Anders als beim Richtfest am 25. Februar 2022 scheint die Sonne und wärmt die Wintermäntel der Besucher:Innen, die sich trotz Temperaturen unter dem Gefrierpunkt um den neuentdeckten (aber alten) Brunnen vor dem Haus an der Linde versammelt haben.
Andreas Siebert berichtet in seiner Rede von einem Prozess der Sanierung und des Neuanbauens, der von Herausforderungen wie unbekannten Wasserleitungen und Bahnschienen geprägt war, aber nun mit einer Gesamtsumme von 6 Millionen Euro zu einem Ergebnis kommt, das sich sehen lässt. Siebert sieht im „Haus an der Linde“ einen Gewinn für das ganze Kochertal. Bürgermeister Achim Beck möchte sich dem gerne anschließen, dann geht nach drei Sätzen sein Mikrophon aus. „Mir wurde ja schon gesagt, dass ich nicht so lange reden soll, aber dass es so begrenzt ist…“, scherzt er.
Dabei wird beim „Haus an der Linde“ kaum Rhetorik benötigt, um Eindruck zu schinden, das Gebäude spricht für sich. Grauer Boden und weiße Wände, am Ende des Flures sind Panoramafenster, dass jeder Gang mit Licht geflutet wird.

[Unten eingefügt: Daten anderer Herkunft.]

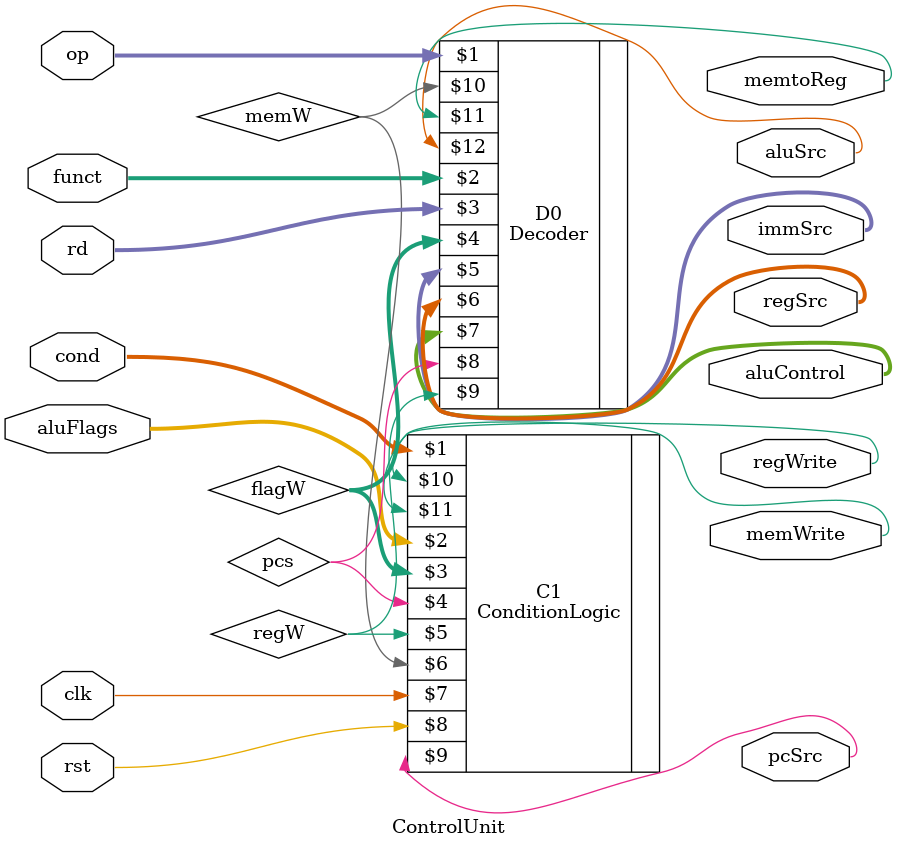
<source format=sv>

module ControlUnit(input logic clk, rst, input logic [3:0] cond, aluFlags, rd,
						input logic [1:0] op, input logic [5:0] funct, 
						output logic pcSrc, regWrite, memWrite, memtoReg,
						aluSrc, output logic [1:0] immSrc, regSrc, aluControl);
	
	logic [1:0] flagW;
	logic pcs, regW, memW;
	
	Decoder D0(op, funct, rd, 
					flagW, immSrc, regSrc, aluControl, pcs, regW, memW, memtoReg,
					aluSrc);
	ConditionLogic C1(cond, aluFlags, flagW, 
						pcs, regW, memW, clk, rst, pcSrc, regWrite, memWrite);


endmodule
</source>
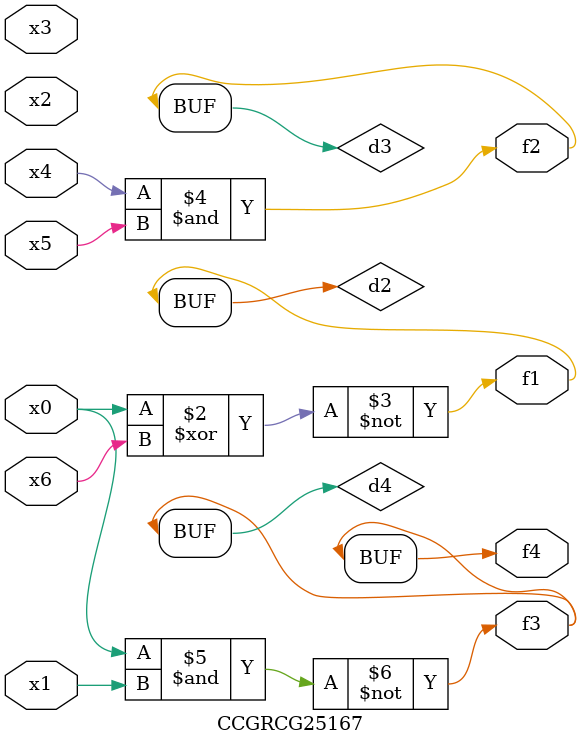
<source format=v>
module CCGRCG25167(
	input x0, x1, x2, x3, x4, x5, x6,
	output f1, f2, f3, f4
);

	wire d1, d2, d3, d4;

	nor (d1, x0);
	xnor (d2, x0, x6);
	and (d3, x4, x5);
	nand (d4, x0, x1);
	assign f1 = d2;
	assign f2 = d3;
	assign f3 = d4;
	assign f4 = d4;
endmodule

</source>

Im neuen Gesundheitszentrum gibt es eine Logopädiepraxis, eine Physiotherapiepraxis mit integrierter Fußpflegepraxis, eine Hebammenpraxis, außerdem psychologische Betreuung und eine Kinderarztpraxis, worauf Andreas Siebert besonders stolz ist. In den Wohnungen kann man in alle Richtungen hinausschauen, zudem sind sie barrierefrei.

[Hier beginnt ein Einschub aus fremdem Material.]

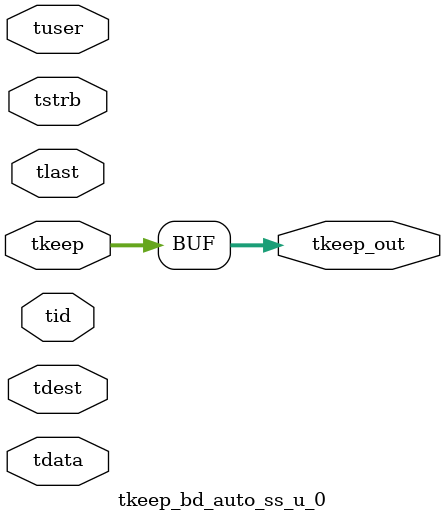
<source format=v>


`timescale 1ps/1ps

module tkeep_bd_auto_ss_u_0 #
(
parameter C_S_AXIS_TDATA_WIDTH = 32,
parameter C_S_AXIS_TUSER_WIDTH = 0,
parameter C_S_AXIS_TID_WIDTH   = 0,
parameter C_S_AXIS_TDEST_WIDTH = 0,
parameter C_M_AXIS_TDATA_WIDTH = 32
)
(
input  [(C_S_AXIS_TDATA_WIDTH == 0 ? 1 : C_S_AXIS_TDATA_WIDTH)-1:0     ] tdata,
input  [(C_S_AXIS_TUSER_WIDTH == 0 ? 1 : C_S_AXIS_TUSER_WIDTH)-1:0     ] tuser,
input  [(C_S_AXIS_TID_WIDTH   == 0 ? 1 : C_S_AXIS_TID_WIDTH)-1:0       ] tid,
input  [(C_S_AXIS_TDEST_WIDTH == 0 ? 1 : C_S_AXIS_TDEST_WIDTH)-1:0     ] tdest,
input  [(C_S_AXIS_TDATA_WIDTH/8)-1:0 ] tkeep,
input  [(C_S_AXIS_TDATA_WIDTH/8)-1:0 ] tstrb,
input                                                                    tlast,
output [(C_M_AXIS_TDATA_WIDTH/8)-1:0 ] tkeep_out
);

assign tkeep_out = {tkeep[3:0]};

endmodule


</source>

Die fertigen Praxen sind mit liebevollen Deko-Details ausgestattet und Patient:Innen werden von angenehmer Wärme empfangen. Dies ist vor allem Hebamme Maren Reinhardt wichtig: „Die Familien sollen sich wie Zuhause fühlen“, sagt sie und zeigt das „Herzstück“ ihrer Praxis, den Untersuchungs-, Behandlungs-, und Besprechungsraum.

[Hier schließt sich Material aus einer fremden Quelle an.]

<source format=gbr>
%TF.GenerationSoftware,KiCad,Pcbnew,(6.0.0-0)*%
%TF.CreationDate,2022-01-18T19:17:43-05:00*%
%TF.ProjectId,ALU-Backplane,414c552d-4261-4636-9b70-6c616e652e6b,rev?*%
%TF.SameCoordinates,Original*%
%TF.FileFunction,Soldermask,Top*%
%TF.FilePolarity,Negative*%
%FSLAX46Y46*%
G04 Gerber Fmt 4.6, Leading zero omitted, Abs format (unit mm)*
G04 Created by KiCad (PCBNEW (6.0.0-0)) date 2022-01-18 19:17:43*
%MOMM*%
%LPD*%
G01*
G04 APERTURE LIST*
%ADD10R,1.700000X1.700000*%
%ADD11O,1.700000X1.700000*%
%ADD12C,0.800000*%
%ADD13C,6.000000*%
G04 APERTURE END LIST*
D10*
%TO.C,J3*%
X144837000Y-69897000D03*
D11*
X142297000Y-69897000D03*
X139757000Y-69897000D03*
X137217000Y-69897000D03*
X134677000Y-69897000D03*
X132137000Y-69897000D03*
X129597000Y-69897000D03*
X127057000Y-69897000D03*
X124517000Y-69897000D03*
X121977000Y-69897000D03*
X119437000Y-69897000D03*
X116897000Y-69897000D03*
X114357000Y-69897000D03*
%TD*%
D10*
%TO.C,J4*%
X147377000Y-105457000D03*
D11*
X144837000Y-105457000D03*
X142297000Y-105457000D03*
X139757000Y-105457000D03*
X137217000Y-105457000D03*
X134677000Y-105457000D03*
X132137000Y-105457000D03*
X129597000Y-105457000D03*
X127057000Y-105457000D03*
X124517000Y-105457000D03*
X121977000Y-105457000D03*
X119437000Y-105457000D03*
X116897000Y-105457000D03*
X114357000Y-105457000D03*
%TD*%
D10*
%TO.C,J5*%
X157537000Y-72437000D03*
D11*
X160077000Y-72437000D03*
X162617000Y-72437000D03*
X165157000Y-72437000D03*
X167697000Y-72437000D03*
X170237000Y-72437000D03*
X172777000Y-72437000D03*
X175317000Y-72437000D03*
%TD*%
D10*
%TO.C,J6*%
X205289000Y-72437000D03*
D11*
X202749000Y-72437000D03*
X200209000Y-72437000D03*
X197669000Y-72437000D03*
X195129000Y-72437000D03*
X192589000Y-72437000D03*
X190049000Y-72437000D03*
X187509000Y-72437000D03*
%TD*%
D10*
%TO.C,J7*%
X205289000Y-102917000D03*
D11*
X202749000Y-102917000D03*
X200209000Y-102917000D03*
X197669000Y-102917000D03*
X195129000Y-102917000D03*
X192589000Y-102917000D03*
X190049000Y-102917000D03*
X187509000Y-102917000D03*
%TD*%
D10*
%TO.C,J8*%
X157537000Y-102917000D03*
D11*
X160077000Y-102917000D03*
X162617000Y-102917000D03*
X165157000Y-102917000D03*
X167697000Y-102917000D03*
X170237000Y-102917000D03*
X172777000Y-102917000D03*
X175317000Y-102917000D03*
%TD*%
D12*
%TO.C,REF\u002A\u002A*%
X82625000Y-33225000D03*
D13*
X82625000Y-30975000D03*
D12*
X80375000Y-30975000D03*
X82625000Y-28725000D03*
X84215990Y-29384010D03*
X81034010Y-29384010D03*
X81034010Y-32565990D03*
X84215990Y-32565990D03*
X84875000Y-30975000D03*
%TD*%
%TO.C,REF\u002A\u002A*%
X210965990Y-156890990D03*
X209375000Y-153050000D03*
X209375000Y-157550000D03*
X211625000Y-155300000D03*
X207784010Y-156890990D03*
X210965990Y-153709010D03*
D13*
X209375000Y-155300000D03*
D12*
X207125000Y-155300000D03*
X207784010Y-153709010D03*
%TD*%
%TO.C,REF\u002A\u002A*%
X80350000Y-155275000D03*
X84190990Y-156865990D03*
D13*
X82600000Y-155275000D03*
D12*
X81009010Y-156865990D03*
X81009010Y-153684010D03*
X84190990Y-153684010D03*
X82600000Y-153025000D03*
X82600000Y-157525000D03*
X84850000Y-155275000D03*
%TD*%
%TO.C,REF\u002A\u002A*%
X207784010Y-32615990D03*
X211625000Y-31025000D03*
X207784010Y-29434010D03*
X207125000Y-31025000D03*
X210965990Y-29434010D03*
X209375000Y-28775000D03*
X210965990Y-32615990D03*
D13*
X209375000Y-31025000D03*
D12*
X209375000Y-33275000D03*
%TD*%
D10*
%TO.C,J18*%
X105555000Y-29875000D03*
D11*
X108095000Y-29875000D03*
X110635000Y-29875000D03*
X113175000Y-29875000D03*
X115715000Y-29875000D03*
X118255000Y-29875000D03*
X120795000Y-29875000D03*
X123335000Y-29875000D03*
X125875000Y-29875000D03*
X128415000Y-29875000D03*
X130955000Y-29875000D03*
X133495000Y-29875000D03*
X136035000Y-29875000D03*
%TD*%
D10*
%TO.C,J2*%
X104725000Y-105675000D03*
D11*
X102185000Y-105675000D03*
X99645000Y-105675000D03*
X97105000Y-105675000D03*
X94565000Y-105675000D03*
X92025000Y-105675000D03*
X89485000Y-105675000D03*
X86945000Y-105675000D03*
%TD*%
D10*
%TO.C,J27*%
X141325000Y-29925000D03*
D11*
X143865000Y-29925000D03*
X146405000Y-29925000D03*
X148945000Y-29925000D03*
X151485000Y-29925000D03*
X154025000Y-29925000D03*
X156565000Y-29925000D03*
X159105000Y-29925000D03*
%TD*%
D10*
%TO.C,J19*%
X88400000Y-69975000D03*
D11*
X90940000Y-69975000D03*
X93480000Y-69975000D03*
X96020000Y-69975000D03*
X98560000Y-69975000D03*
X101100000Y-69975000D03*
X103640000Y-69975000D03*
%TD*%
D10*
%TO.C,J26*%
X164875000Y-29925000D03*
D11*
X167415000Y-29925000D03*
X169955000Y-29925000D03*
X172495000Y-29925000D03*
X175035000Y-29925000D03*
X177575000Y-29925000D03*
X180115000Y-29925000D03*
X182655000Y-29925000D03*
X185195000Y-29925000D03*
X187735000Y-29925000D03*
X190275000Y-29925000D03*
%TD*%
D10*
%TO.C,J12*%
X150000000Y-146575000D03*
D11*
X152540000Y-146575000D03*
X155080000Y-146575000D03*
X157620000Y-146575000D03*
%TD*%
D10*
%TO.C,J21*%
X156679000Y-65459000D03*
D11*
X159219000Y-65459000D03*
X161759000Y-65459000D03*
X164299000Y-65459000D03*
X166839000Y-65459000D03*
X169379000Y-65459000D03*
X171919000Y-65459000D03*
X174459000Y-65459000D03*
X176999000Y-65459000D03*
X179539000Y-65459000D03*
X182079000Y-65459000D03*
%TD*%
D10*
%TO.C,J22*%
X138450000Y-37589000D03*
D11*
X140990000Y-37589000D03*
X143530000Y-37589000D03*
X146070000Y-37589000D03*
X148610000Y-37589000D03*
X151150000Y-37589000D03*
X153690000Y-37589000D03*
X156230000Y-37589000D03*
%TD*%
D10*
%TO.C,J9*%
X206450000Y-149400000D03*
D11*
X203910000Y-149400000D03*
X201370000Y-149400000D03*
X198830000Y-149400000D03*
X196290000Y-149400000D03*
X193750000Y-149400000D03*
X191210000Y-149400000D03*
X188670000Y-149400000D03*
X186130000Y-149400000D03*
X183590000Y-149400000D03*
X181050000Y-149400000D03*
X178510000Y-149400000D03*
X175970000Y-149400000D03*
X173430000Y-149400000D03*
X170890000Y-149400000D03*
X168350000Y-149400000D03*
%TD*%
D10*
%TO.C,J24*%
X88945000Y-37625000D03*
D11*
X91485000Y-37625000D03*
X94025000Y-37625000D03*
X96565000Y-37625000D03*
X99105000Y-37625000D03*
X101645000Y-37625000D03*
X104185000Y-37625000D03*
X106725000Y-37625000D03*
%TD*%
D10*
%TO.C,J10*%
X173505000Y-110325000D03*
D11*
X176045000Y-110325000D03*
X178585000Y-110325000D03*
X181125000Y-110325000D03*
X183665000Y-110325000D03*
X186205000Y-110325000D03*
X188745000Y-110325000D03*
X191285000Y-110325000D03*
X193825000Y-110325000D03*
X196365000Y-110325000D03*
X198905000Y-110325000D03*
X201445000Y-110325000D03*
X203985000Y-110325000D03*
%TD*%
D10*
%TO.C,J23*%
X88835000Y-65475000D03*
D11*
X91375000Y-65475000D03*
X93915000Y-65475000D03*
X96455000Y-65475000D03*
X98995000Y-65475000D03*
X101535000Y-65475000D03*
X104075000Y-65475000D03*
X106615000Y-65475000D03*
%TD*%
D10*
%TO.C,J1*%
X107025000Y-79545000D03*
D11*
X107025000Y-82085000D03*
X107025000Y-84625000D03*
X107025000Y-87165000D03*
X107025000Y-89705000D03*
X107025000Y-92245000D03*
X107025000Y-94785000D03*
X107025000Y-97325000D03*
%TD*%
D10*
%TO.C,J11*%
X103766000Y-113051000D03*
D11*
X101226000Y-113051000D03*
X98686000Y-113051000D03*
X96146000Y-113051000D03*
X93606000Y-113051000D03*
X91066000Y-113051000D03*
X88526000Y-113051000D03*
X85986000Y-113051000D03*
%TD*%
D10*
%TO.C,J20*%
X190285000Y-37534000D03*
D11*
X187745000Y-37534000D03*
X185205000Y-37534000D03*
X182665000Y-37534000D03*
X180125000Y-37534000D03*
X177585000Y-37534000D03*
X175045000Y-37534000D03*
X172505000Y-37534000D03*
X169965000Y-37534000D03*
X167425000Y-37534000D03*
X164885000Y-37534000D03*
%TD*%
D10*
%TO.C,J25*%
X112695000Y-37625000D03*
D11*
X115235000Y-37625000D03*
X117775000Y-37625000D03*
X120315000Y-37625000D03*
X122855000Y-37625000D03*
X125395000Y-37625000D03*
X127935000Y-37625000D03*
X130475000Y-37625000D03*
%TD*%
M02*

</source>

Die Praxis selbst ist ein Familienprojekt. Nicht nur, dass ihre Schwester Stephanie Lutz bei ihr angestellt ist, denn auch der „Einzug“ war eine familiäre Angelegenheit. Auch knapp einen Monat später lobt ihr Vater noch seinen Schwiegersohn, mit dessen Hilfe er alle Möbel in der Praxis alleine aufgebaut hat. Ob es nicht anstrengend ist, auch noch mit der Familie zu arbeiten? Für die Schwestern nicht. Denn „Familie, auf die kann man sich eben verlassen“, sagen sie.
Auch Antje Hebler ist froh, hier in Niedernhall ein Plätzchen für ihre Räumlichkeiten als Fußpflegerin gefunden zu haben. Nachdem in ihren sieben Jahren im ehemaligen Künzelsauer Krankenhaus sich die Bedingungen dort immer weiter verschlechterten, hätte sie beinahe aufgehört. Doch das „Haus an der Linde“ überzeugte die Niedernhallerin, ihrer Fußpflegepraxis noch eine Chance zu geben.
Das Gesundheitszentrum ist voll moderner Technik. Manchmal vielleicht etwas zu modern, wie die Physiotherapeutin Anke Tröbs erzählt: „Da war die Sache mit den Waschbecken. So war eine Patientin in der Praxis, die seine Tasche ablegen wollte und sich dafür das Waschbecken aussuchte. Nur hatte dieses einen Bewegungsmelder und bei der Tasche handelte es sich um eine Stofftasche…“ Über diese Feuertaufe kann Anke Tröbs mittlerweile lachen- und zwar gemeinsam mit den anderen Besucher:Innen im Kursraum, in dem für die Gäste der Veranstaltung ein kleines Buffett vorbereitet wurde.
Es gilt, in Anbetracht der Naturkatastrophen und Krisen, die Europa heimsuchen, bei jeder Möglichkeit, Gesundheit und Gemeinschaft gemeinsam zu feiern.